Collected data entries
________________________
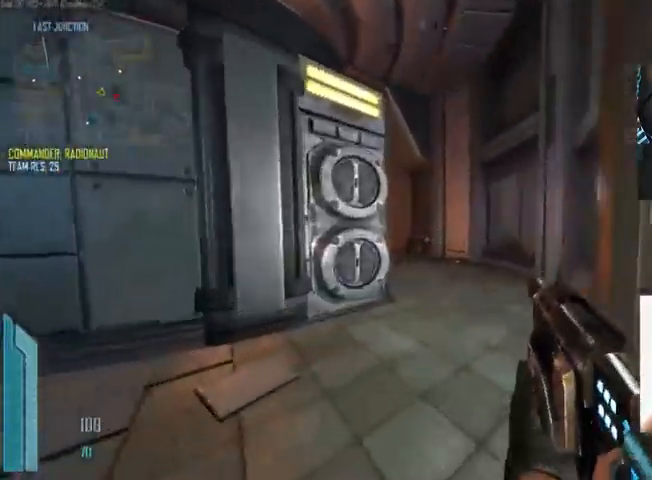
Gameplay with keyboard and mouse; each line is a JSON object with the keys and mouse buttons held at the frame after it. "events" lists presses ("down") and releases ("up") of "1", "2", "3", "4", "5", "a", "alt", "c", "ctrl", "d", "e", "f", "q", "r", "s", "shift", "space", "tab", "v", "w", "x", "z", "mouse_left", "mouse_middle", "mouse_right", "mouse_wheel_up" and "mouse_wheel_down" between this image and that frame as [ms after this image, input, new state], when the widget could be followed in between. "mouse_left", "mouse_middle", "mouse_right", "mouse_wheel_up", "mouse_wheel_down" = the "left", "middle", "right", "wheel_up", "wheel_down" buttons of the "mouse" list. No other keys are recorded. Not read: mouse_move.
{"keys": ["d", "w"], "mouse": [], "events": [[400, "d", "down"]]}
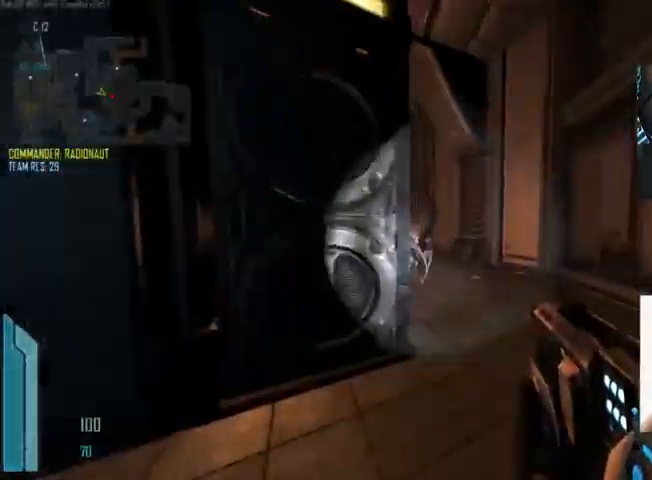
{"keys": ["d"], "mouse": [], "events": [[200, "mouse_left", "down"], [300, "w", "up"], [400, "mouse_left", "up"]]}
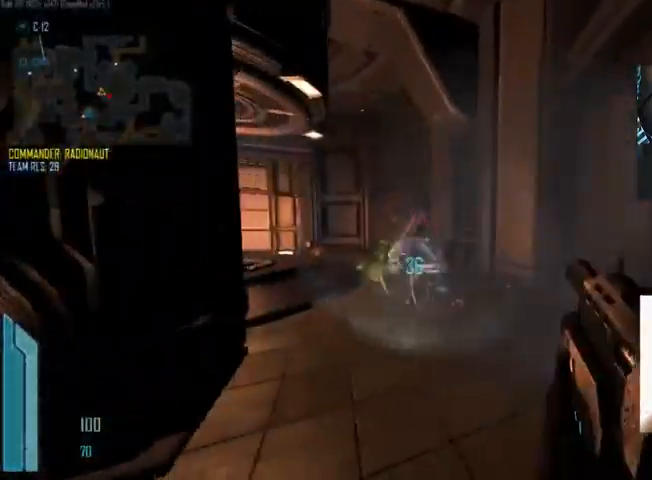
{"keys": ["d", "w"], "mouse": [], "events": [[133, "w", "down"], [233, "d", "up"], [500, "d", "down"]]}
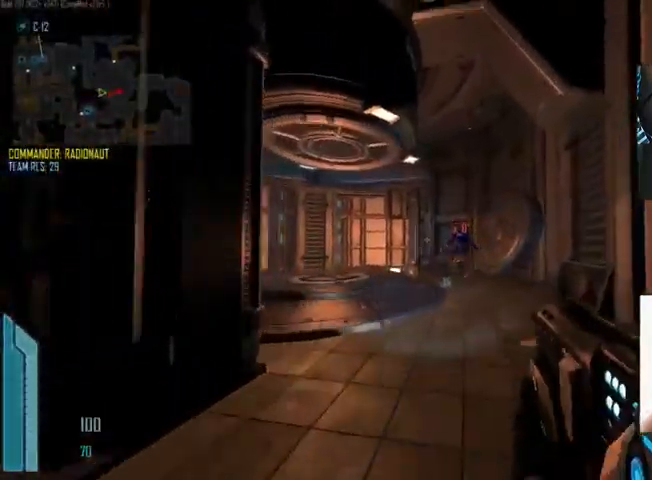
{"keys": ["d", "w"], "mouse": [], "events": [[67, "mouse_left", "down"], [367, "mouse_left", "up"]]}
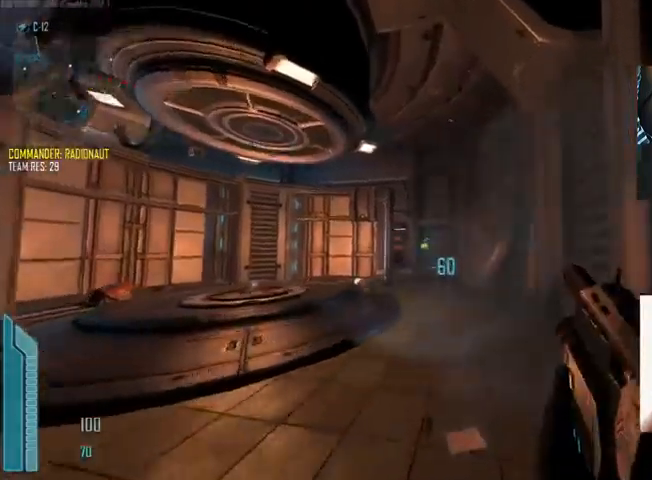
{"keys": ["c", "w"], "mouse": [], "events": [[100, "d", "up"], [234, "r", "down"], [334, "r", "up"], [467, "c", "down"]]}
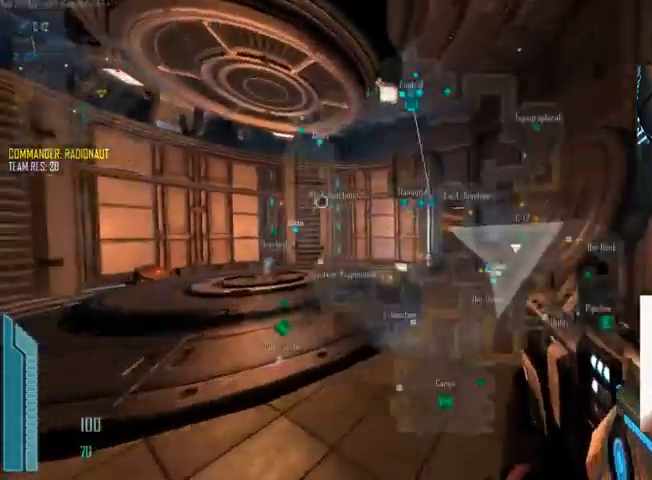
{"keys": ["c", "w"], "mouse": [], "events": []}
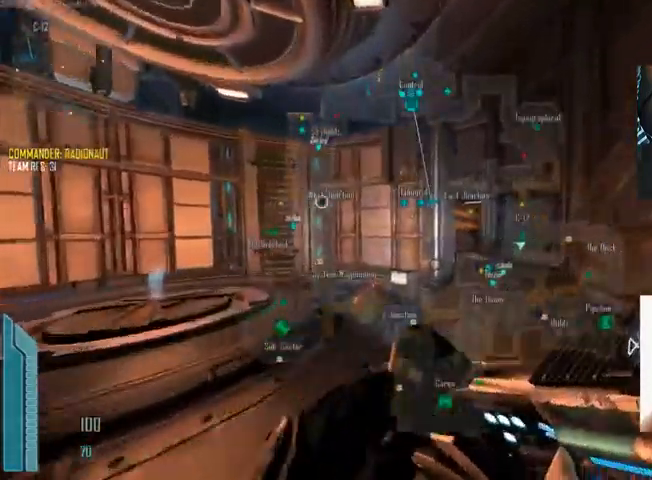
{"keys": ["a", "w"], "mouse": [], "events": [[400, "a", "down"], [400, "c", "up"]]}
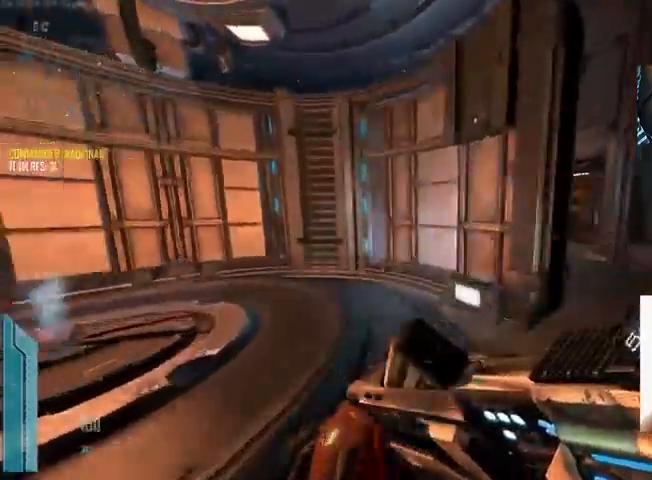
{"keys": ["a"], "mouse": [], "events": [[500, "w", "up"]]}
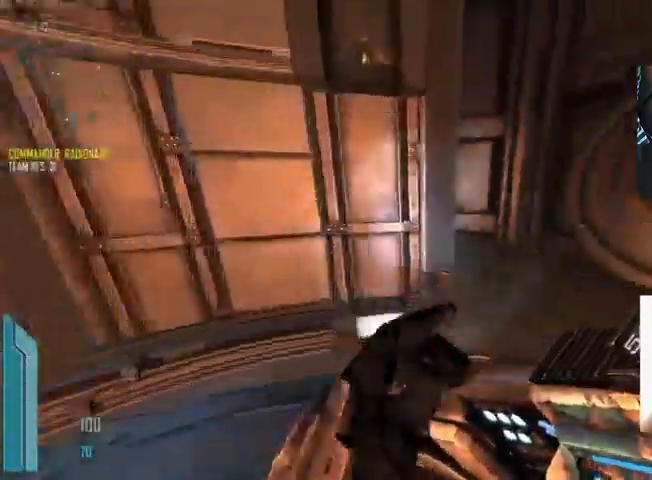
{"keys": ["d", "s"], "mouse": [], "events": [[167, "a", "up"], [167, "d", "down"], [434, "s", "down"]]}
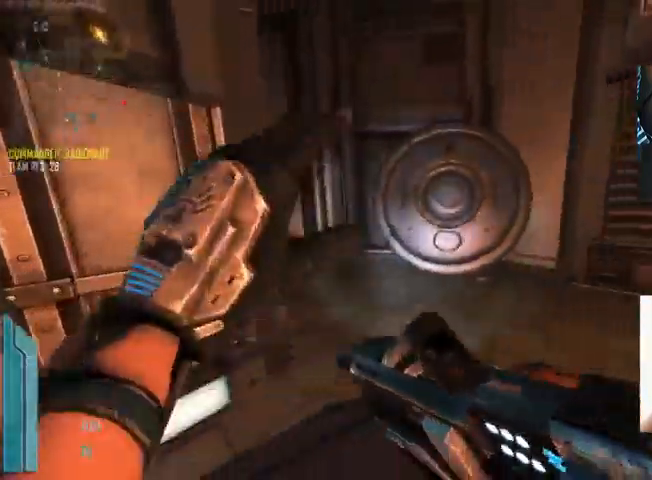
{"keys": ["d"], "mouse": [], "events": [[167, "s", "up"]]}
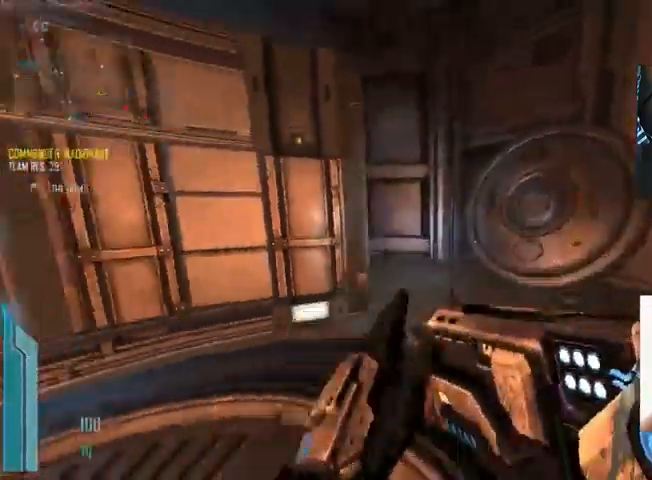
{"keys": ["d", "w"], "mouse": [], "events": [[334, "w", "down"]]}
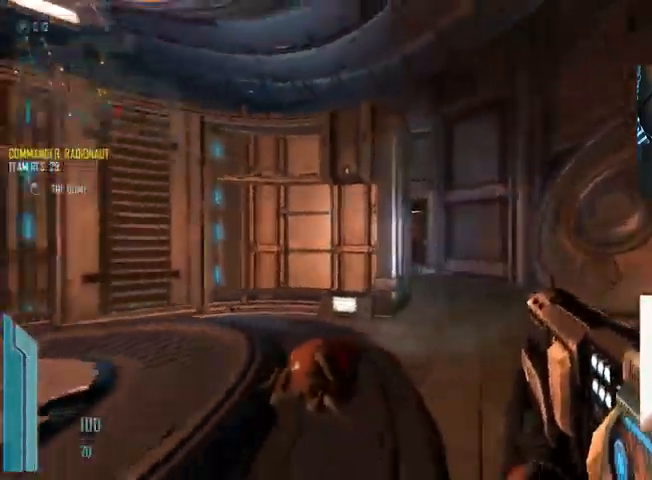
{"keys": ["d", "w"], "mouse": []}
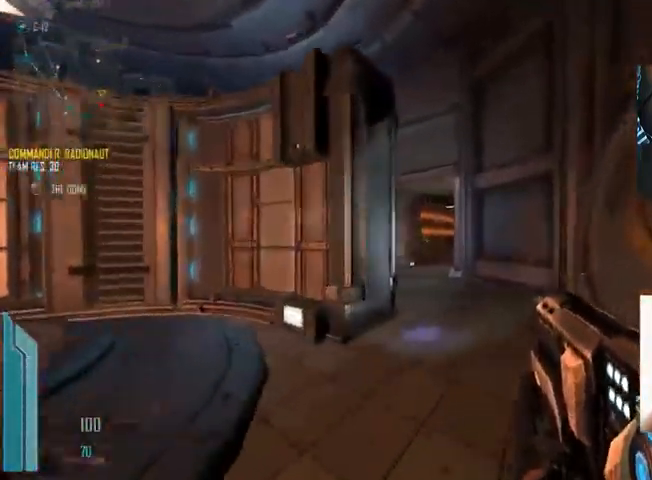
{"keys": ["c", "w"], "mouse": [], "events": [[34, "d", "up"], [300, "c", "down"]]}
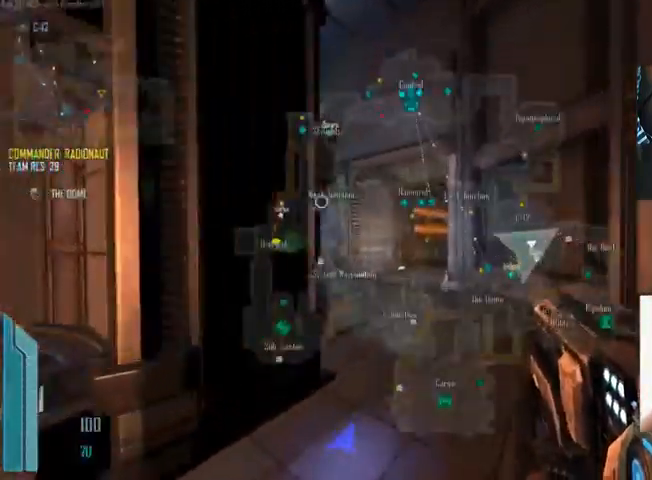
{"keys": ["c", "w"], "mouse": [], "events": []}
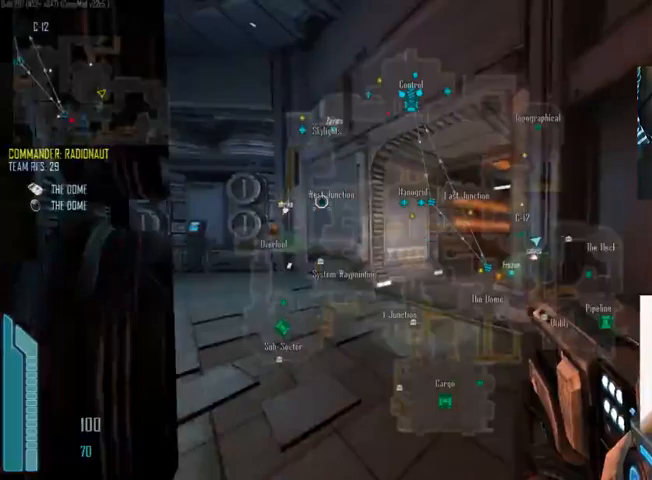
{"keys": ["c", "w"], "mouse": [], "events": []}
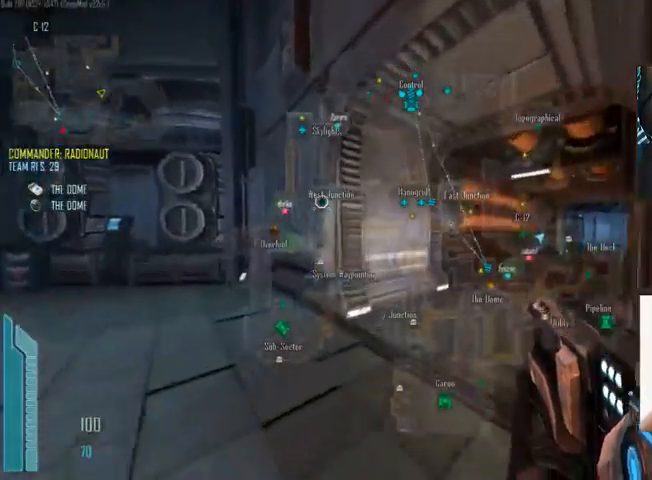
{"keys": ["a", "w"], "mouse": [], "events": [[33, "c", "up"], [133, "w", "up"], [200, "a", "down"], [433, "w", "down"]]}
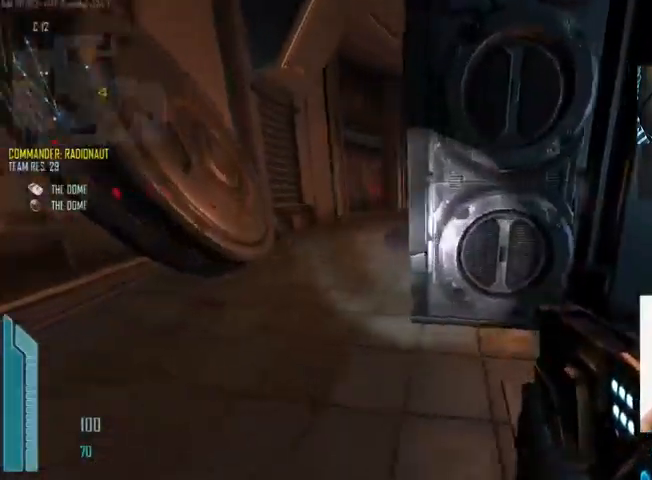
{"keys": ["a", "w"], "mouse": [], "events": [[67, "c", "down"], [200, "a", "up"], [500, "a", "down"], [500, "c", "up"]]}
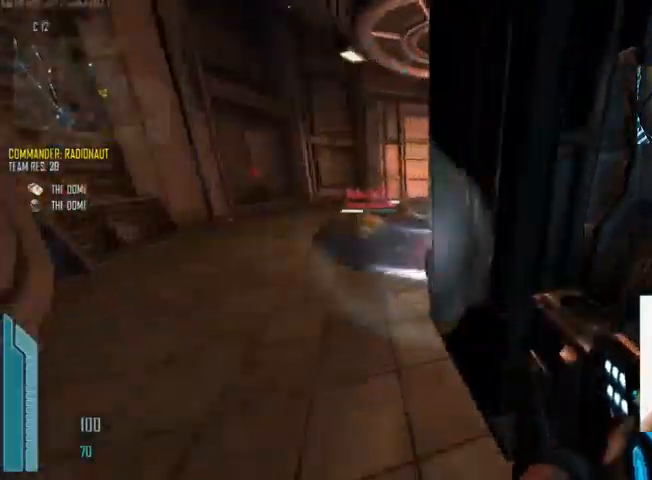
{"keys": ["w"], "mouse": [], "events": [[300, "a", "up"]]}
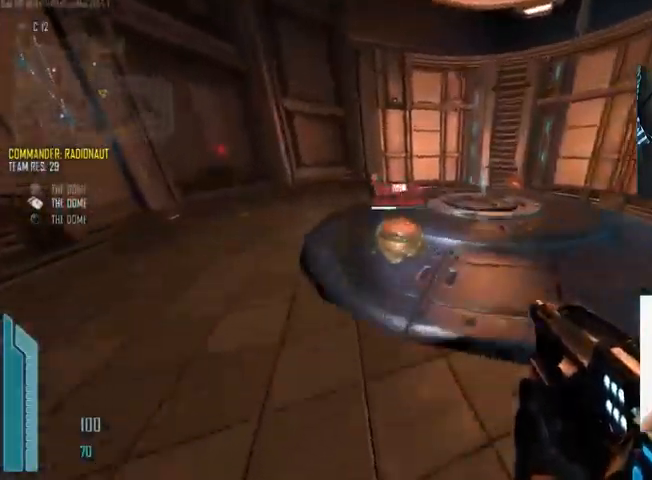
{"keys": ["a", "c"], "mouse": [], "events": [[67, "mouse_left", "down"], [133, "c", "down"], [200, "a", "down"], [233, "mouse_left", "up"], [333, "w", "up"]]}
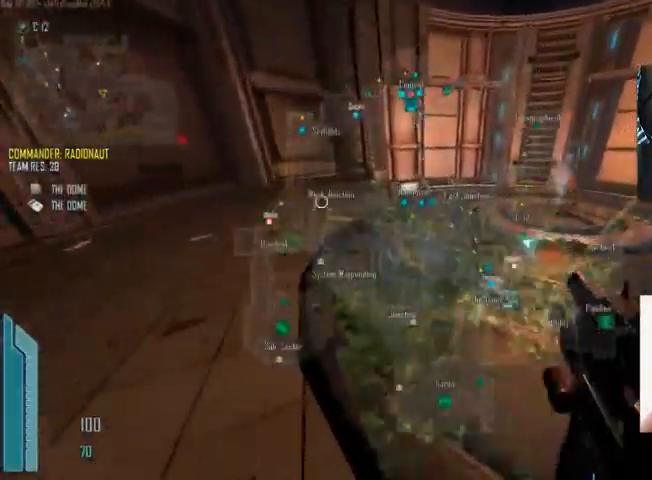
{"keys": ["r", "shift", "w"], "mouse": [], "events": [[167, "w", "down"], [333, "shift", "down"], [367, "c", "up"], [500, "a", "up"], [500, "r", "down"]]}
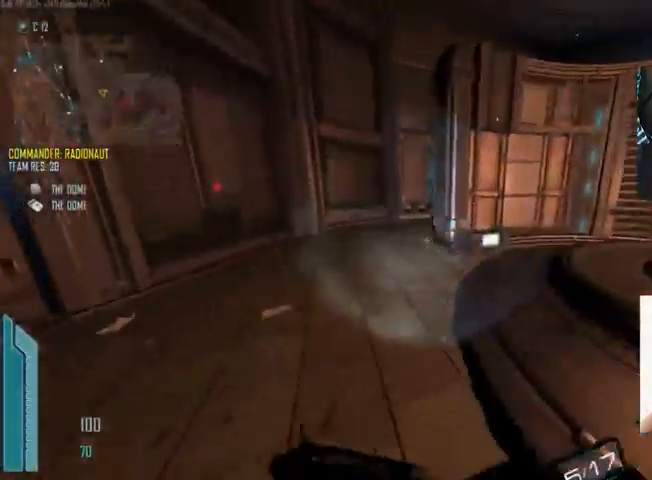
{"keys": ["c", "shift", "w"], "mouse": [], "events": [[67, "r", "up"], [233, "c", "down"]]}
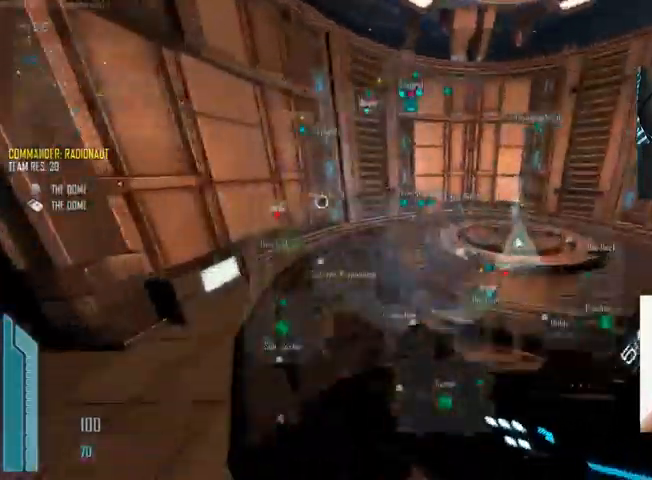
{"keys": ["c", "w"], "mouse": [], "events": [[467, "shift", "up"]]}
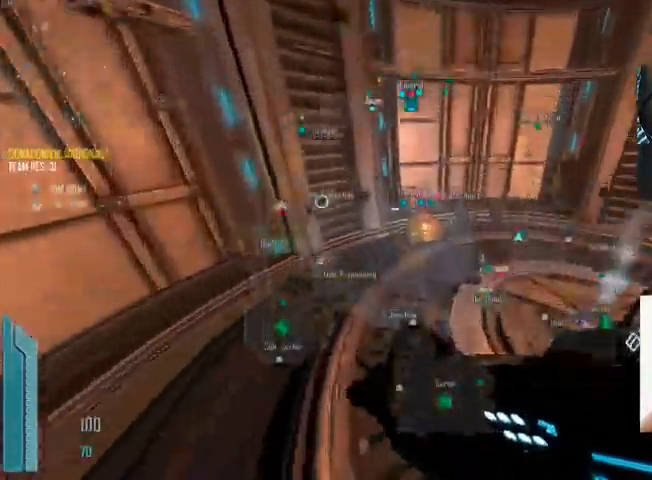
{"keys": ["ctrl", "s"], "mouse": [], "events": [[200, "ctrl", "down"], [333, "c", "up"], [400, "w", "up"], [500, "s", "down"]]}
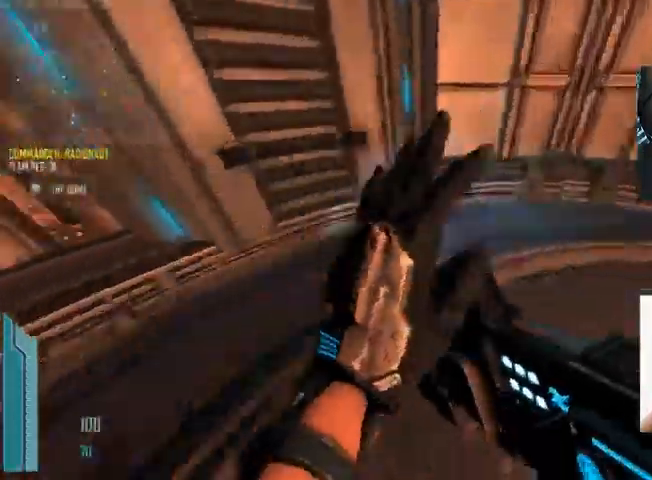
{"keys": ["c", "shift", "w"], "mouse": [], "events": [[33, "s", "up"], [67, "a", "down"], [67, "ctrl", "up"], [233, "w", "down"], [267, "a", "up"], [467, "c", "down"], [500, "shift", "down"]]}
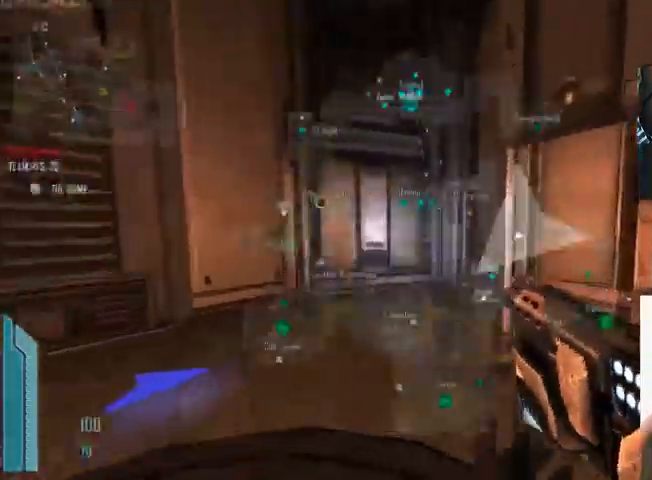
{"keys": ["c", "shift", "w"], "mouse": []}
________________________
#### YOUR ASSIGNMENT:
Write the records out again in full, exactly, and skip every picture.

#### FINAL ANSWER:
Gameplay with keyboard and mouse; each line is a JSON object with the keys and mouse buttons held at the frame after it. "events" lists presses ("down") and releases ("up") of "1", "2", "3", "4", "5", "a", "alt", "c", "ctrl", "d", "e", "f", "q", "r", "s", "shift", "space", "tab", "v", "w", "x", "z", "mouse_left", "mouse_middle", "mouse_right", "mouse_wheel_up" and "mouse_wheel_down" between this image and that frame as [ms after this image, input, new state], when the widget could be followed in between. "mouse_left", "mouse_middle", "mouse_right", "mouse_wheel_up", "mouse_wheel_down" = the "left", "middle", "right", "wheel_up", "wheel_down" buttons of the "mouse" list. No other keys are recorded. Not read: mouse_move.
{"keys": ["d", "w"], "mouse": [], "events": [[400, "d", "down"]]}
{"keys": ["d"], "mouse": [], "events": [[200, "mouse_left", "down"], [300, "w", "up"], [400, "mouse_left", "up"]]}
{"keys": ["d", "w"], "mouse": [], "events": [[133, "w", "down"], [233, "d", "up"], [500, "d", "down"]]}
{"keys": ["d", "w"], "mouse": [], "events": [[67, "mouse_left", "down"], [367, "mouse_left", "up"]]}
{"keys": ["c", "w"], "mouse": [], "events": [[100, "d", "up"], [234, "r", "down"], [334, "r", "up"], [467, "c", "down"]]}
{"keys": ["c", "w"], "mouse": [], "events": []}
{"keys": ["a", "w"], "mouse": [], "events": [[400, "a", "down"], [400, "c", "up"]]}
{"keys": ["a"], "mouse": [], "events": [[500, "w", "up"]]}
{"keys": ["d", "s"], "mouse": [], "events": [[167, "a", "up"], [167, "d", "down"], [434, "s", "down"]]}
{"keys": ["d"], "mouse": [], "events": [[167, "s", "up"]]}
{"keys": ["d", "w"], "mouse": [], "events": [[334, "w", "down"]]}
{"keys": ["d", "w"], "mouse": []}
{"keys": ["c", "w"], "mouse": [], "events": [[34, "d", "up"], [300, "c", "down"]]}
{"keys": ["c", "w"], "mouse": [], "events": []}
{"keys": ["c", "w"], "mouse": [], "events": []}
{"keys": ["a", "w"], "mouse": [], "events": [[33, "c", "up"], [133, "w", "up"], [200, "a", "down"], [433, "w", "down"]]}
{"keys": ["a", "w"], "mouse": [], "events": [[67, "c", "down"], [200, "a", "up"], [500, "a", "down"], [500, "c", "up"]]}
{"keys": ["w"], "mouse": [], "events": [[300, "a", "up"]]}
{"keys": ["a", "c"], "mouse": [], "events": [[67, "mouse_left", "down"], [133, "c", "down"], [200, "a", "down"], [233, "mouse_left", "up"], [333, "w", "up"]]}
{"keys": ["r", "shift", "w"], "mouse": [], "events": [[167, "w", "down"], [333, "shift", "down"], [367, "c", "up"], [500, "a", "up"], [500, "r", "down"]]}
{"keys": ["c", "shift", "w"], "mouse": [], "events": [[67, "r", "up"], [233, "c", "down"]]}
{"keys": ["c", "w"], "mouse": [], "events": [[467, "shift", "up"]]}
{"keys": ["ctrl", "s"], "mouse": [], "events": [[200, "ctrl", "down"], [333, "c", "up"], [400, "w", "up"], [500, "s", "down"]]}
{"keys": ["c", "shift", "w"], "mouse": [], "events": [[33, "s", "up"], [67, "a", "down"], [67, "ctrl", "up"], [233, "w", "down"], [267, "a", "up"], [467, "c", "down"], [500, "shift", "down"]]}
{"keys": ["c", "shift", "w"], "mouse": []}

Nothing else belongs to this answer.